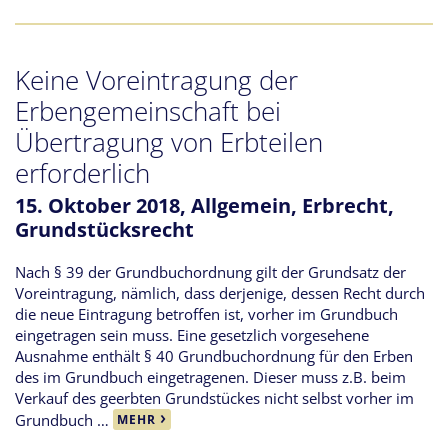
Keine Voreintragung der
Erbengemeinschaft bei
Übertragung von Erbteilen
erforderlich
15. Oktober 2018,
Allgemein
,
Erbrecht
,
Grundstücksrecht
Nach § 39 der Grundbuchordnung gilt der Grundsatz der
Voreintragung, nämlich, dass derjenige, dessen Recht durch
die neue Eintragung betroffen ist, vorher im Grundbuch
eingetragen sein muss. Eine gesetzlich vorgesehene
Ausnahme enthält § 40 Grundbuchordnung für den Erben
des im Grundbuch eingetragenen. Dieser muss z.B. beim
Verkauf des geerbten Grundstückes nicht selbst vorher im
Grundbuch …
MEHR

——————

■ What you will do
Copy every line of text from the material word for word, leaving out the pictures.

■ Response to the exercise
Keine Voreintragung der
Erbengemeinschaft bei
Übertragung von Erbteilen
erforderlich
15. Oktober 2018,
Allgemein
,
Erbrecht
,
Grundstücksrecht
Nach § 39 der Grundbuchordnung gilt der Grundsatz der
Voreintragung, nämlich, dass derjenige, dessen Recht durch
die neue Eintragung betroffen ist, vorher im Grundbuch
eingetragen sein muss. Eine gesetzlich vorgesehene
Ausnahme enthält § 40 Grundbuchordnung für den Erben
des im Grundbuch eingetragenen. Dieser muss z.B. beim
Verkauf des geerbten Grundstückes nicht selbst vorher im
Grundbuch …
MEHR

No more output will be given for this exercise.